Exercise goal:
Repeat word for word the part of the blog post below that runs from "The Weekly Standard: Shills" up to and including "(liberal or conservative).".

Text segment:
....
Thursday, February 17, 2005

KC Star Columnist Barbara Shelly: Government Tool

That incessant whining sound you hear at night comes from the KC Star offices. Once again, KC's only daily rag uses a columnist to drive home the 'taxes aren't so bad' message. For those of us who choose to point out the faults in these arguments, we are lectured by these giants of media excellence.

This time it's Barbara Shelly, doing the pro-tax dance. The Star loves to lay guilt trips on anyone who points out just how wasteful government spending is. If you oppose payments to billionaires so they can't improve or build new sports stadiums, then you're automatically opposed to downtown growth or else your just letting the town 'turn into another Omaha or Branson.'

This city deserves a competing daily that will point out just how much ass the Star kisses at City Hall, the Truman Sports Complex, etc.

Shelly claims the anti-tax crowd is ignoring the common good that government is meant to provide. Oh so sorry "Babs", we're just trying to remind folks how often government compounds problems when they are allowed further say on how we live our lives.

The Weekly Standard: Shills for Bush, Neocons...and Darth Vader?

Sometimes these publications that coddle Bush and his buddies are just too funny. Take a look back at their online site's two years ago on their coverage of the Star Wars film: "Attack of the Clones."

In his 'review' of the Star Wars film franchise, Jonathan V. Last argues FOR the empire (Darth Vader, Boba Fett, etc.) and against the Luke Skywalker-lead rebellion! A must read in order to truly appreciate the depths these media voices will sink in order to support government (liberal or conservative).
....
Information supplied:

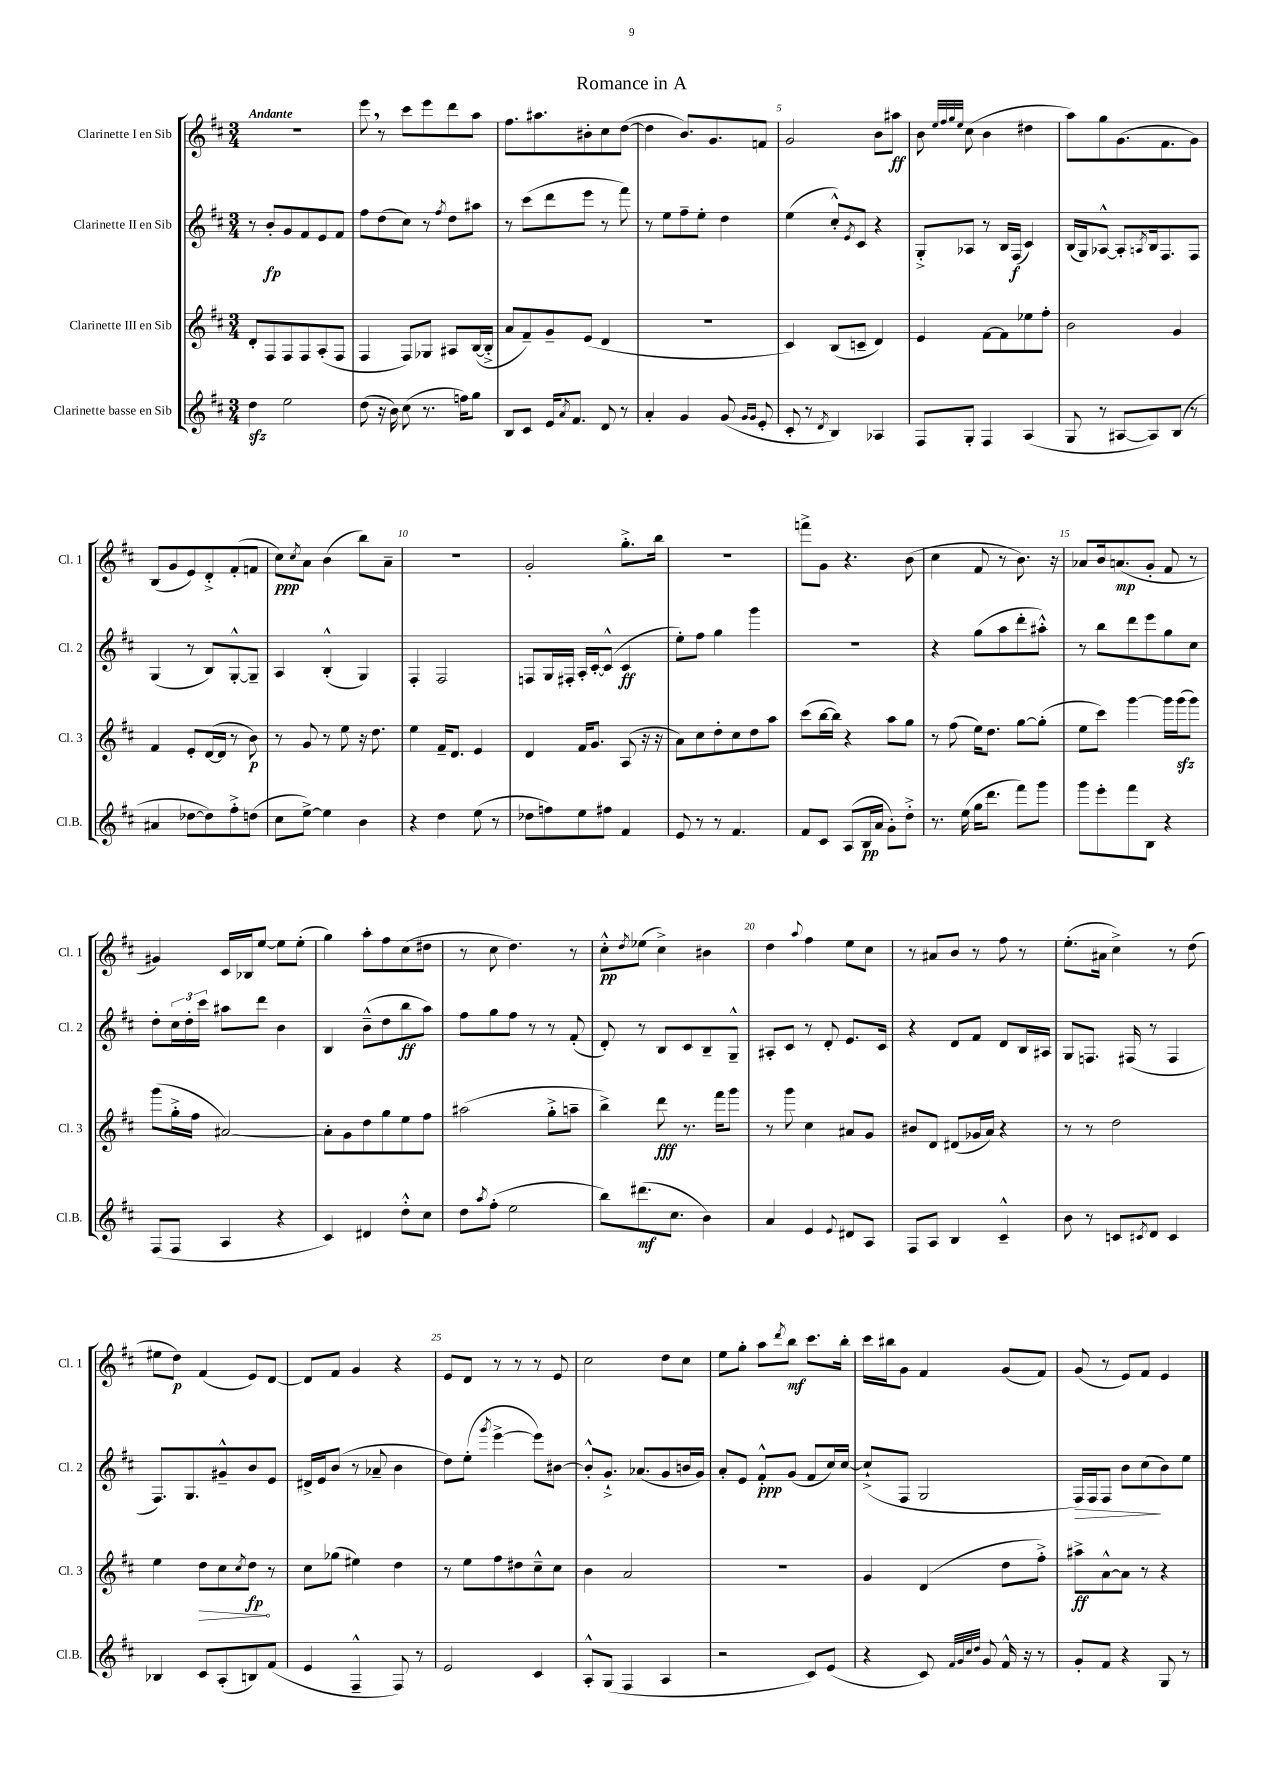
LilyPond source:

\header { title = "Romance in A" }
<<
\new StaffGroup <<
\new Staff = "s0" \with { instrumentName = "Clarinette I en Sib" shortInstrumentName = "Cl. 1" } {
    \clef treble \key d \major \numericTimeSignature \time 3/4 \tempo "Andante"
    R2. |
    e'''8 \breathe r8 cis'''8 e'''8 d'''8 a''8 |
    fis''8. ais''8. bis'8-. cis''8 d''8~( |
    d''4 b'8.) g'8. f'8 |
    g'2 b'8 ais''8\ff |
    b'8 \grace { e''32 fis''32 g''32 e''32 } cis''8( b'4 dis''4 |
    a''8) g''8 g'8.( fis'8. g'8) |
    b8( g'8 e'8) d'8-.-> fis'8-.( f'8 |
    cis''8\ppp) \acciaccatura { cis''8 } a'8 b'4( b''8) a'8-- |
    R2. |
    g'2-. g''8.-.-> b''16 |
    R2. |
    f'''8-> g'8 r4. b'8( |
    cis''4 fis'8 r8 b'8.) r16 |
    aes'8 b'16 a'8.\mp( g'8-. fis'8 r8 |
    gis'4) cis'16 bes16 e''8~ e''8 e''8-.( |
    g''4) a''8-. fis''8 cis''8( dis''8 |
    r8 cis''8 d''4.) r8 |
    cis''8-.-^\pp \acciaccatura { d''8 } ees''8( cis''4->) bis'4 |
    d''4 \appoggiatura { a''8 } fis''4 e''8 cis''8 |
    r8 ais'8 b'8 r8 fis''8 r8 |
    e''8.-.( ais'16 cis''4->) r8 d''8( |
    eis''8 d''8\p) fis'4( e'8) d'8~ |
    d'8 fis'8 g'4 r4 |
    e'8 d'8 r8 r8 r8 e'8 |
    cis''2 d''8 cis''8 |
    e''8 g''8-. a''8 \acciaccatura { d'''8 } b''8\mf cis'''8. b''16-. |
    cis'''16 bis''16 g'8 fis'4 g'8( fis'8) |
    g'8( r8 e'8) fis'8 e'4 \bar "|." |
}
\new Staff = "s1" \with { instrumentName = "Clarinette II en Sib" shortInstrumentName = "Cl. 2" } {
    \clef treble \key d \major \numericTimeSignature \time 3/4
    r8 b'8-.\fp g'8 fis'8 e'8 fis'8 |
    fis''8 d''8( cis''8) r8 \acciaccatura { fis''8 } d''8 ais''8 |
    r8 cis'''8( d'''8 e'''8 r8 fis'''8) |
    r8 e''8 fis''8-- e''8-. d''4 |
    e''4( cis''8-.-^) \acciaccatura { e'8 } cis'8 r4 |
    g8-.-> aes8 r8 b16 fis16\f( cis'4) |
    b16( g16) aes8~-^ aes8-. \acciaccatura { a8 } b16 fis8. fis8 |
    g4( r8 b8) g8~-.-^ g8-- |
    a4 b4-.-^( g4) |
    fis4-. fis2 |
    f8 g16 fis16-. a16-. cis'16~-. cis'8-^( cis'4\ff |
    e''8-.) fis''8 g''4 g'''4 |
    R2. |
    r4 g''8( a''8 d'''8-. ais''8-.-^) |
    r8 b''8 d'''8 e'''8 g''8 cis''8 |
    d''8-. \tuplet 3/2 { cis''16 d''16-. cis'''16 } ais''8 d'''8 b'4 |
    b4 b'8---^( d''8 b''8\ff a''8) |
    fis''8 g''8 fis''8 r8 r8 fis'8-.( |
    d'8-.) r8 b8 cis'8 b8-- g8---^ |
    ais8-. cis'8 r8 d'8-. e'8. cis'16 |
    r4 d'8 fis'8 d'8 b16 ais16 |
    g8 f8. fis16( r8 fis4 |
    fis8.) g8. gis'8---^ b'8 e'8 |
    dis'16-> e'16 b'8( r8 aes'8-- b'4 |
    d''8) e''8-.( \acciaccatura { g'''8 } e'''4~-> e'''8) bis'8~ |
    bis'8-.-^ g'8.-!-> aes'8.( g'8 b'16 g'16) |
    a'8-. e'8 fis'8-.-^\ppp g'8( fis'8 cis''16) cis''16~ |
    cis''8-!->( fis8 g2 |
    fis16\>) fis16 fis8 b'8 cis''8\!( b'8) e''8 \bar "|." |
}
\new Staff = "s2" \with { instrumentName = "Clarinette III en Sib" shortInstrumentName = "Cl. 3" } {
    \clef treble \key d \major \numericTimeSignature \time 3/4
    d'8-. fis8 fis8 fis8 a8-.( fis8 |
    fis4 fis8) ges8 ais8 b16~( b16-.-> |
    a'8 fis'8--) g'8-- e'8( d'4 |
    R2. |
    cis'4) b8( c'8-- d'4) |
    e'4 fis'8~ fis'8 ees''8 fis''8-. |
    b'2 g'4 |
    fis'4 e'8-. d'16~( d'16 r8 b'8\p) |
    r8 g'8 r8 e''8 r16 d''8. |
    e''4 fis'16-- d'8. e'4 |
    d'4 fis'16 g'8. a8( r16 r16 |
    a'8) cis''8 d''8-. cis''8 d''8 a''8 |
    cis'''8( b''16~ b''16) r4 a''8 g''8 |
    r8 fis''8( e''16) d''8. g''8~ g''8-.( |
    e''8 cis'''8) g'''4~ g'''16 g'''16\sfz( g'''8) |
    g'''8( g''16-.-> fis''16 ais'2~) |
    ais'8-. g'8 d''8 g''8 e''8 fis''8 |
    ais''2( g''8-.-> a''8-- |
    b''4->) d'''8\fff r8. fis'''16 g'''8 |
    r8 g'''8 cis''4 ais'8 g'8 |
    bis'8 d'8 dis'8( ges'16 a'16) r4 |
    r8 r8 d''2 |
    e''4 \once \override Hairpin.circled-tip = ##t d''8\> cis''8 \acciaccatura { cis''8 } d''8\fp\! r8 |
    cis''8 ges''8( eis''4) d''4 |
    r8 e''8 fis''8 dis''8 cis''8---^ cis''8 |
    b'4 a'2 |
    R2. |
    g'4 d'4( d''8 fis''8-.->) |
    ais''8->\ff a'8~-^ a'8 r8 r4 \bar "|." |
}
\new Staff = "s3" \with { instrumentName = "Clarinette basse en Sib" shortInstrumentName = "Cl.B." } {
    \clef treble \key d \major \numericTimeSignature \time 3/4
    d''4\sfz e''2 |
    d''8( r16 b'16) cis''8( r8. f''16) g''8 |
    b8 cis'8 e'16 \acciaccatura { a'8 } fis'8. d'8 r8 |
    a'4-. g'4 g'8( \grace { g'16 g'16 } e'8-. |
    cis'8-. r8 \acciaccatura { d'8 } b4) aes4 |
    fis8 g8-. fis4 a4( |
    g8 r8 ais8~ ais8) b8( r8 |
    ais'4 des''8~ des''8) fis''8-.-> d''8( |
    cis''8 e''8~->) e''4 b'4 |
    r4 d''4 e''8( r8 |
    des''8 f''8) e''8 fis''8 fis'4 |
    e'8 r8 r8 fis'4. |
    fis'8 cis'8 a8( b16\pp a'16 g'8-.) d''8-.-> |
    r8. e''16( g''16 d'''8. fis'''8) g'''8 |
    g'''8 e'''8-. fis'''8 b8 r4 |
    fis8( fis8 a4 r4 |
    cis'4) dis'4 d''8-.-^ cis''8 |
    d''8 \acciaccatura { a''8 } fis''8-.( e''2 |
    b''8) dis'''8.\mf( cis''8. b'4) |
    a'4 e'4 \appoggiatura { e'8 } dis'8 a8 |
    fis8 a8 b4 cis'4---^ |
    b'8 r8 c'8 \acciaccatura { cis'8 } d'8 cis'4 |
    bes4 cis'8 a8-.( b8) fis'8( |
    e'4 fis4---^ fis8) r8 |
    e'2 cis'4 |
    a8-.-^ g8( fis4 a4 |
    r2 cis'8) e'8( |
    r4 cis'8) \grace { fis'32 g'32 cis''32 d''32 } g'8 fis'16-^ r16 r8 |
    g'8-. fis'8 r4 g8 r8 \bar "|." |
}
>>
>>
\layout { \context { \Score \override BarNumber.break-visibility = ##(#f #t #t) barNumberVisibility = #(every-nth-bar-number-visible 5) } }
....
Final result:
The Weekly Standard: Shills for Bush, Neocons...and Darth Vader?

Sometimes these publications that coddle Bush and his buddies are just too funny. Take a look back at their online site's two years ago on their coverage of the Star Wars film: "Attack of the Clones."

In his 'review' of the Star Wars film franchise, Jonathan V. Last argues FOR the empire (Darth Vader, Boba Fett, etc.) and against the Luke Skywalker-lead rebellion! A must read in order to truly appreciate the depths these media voices will sink in order to support government (liberal or conservative).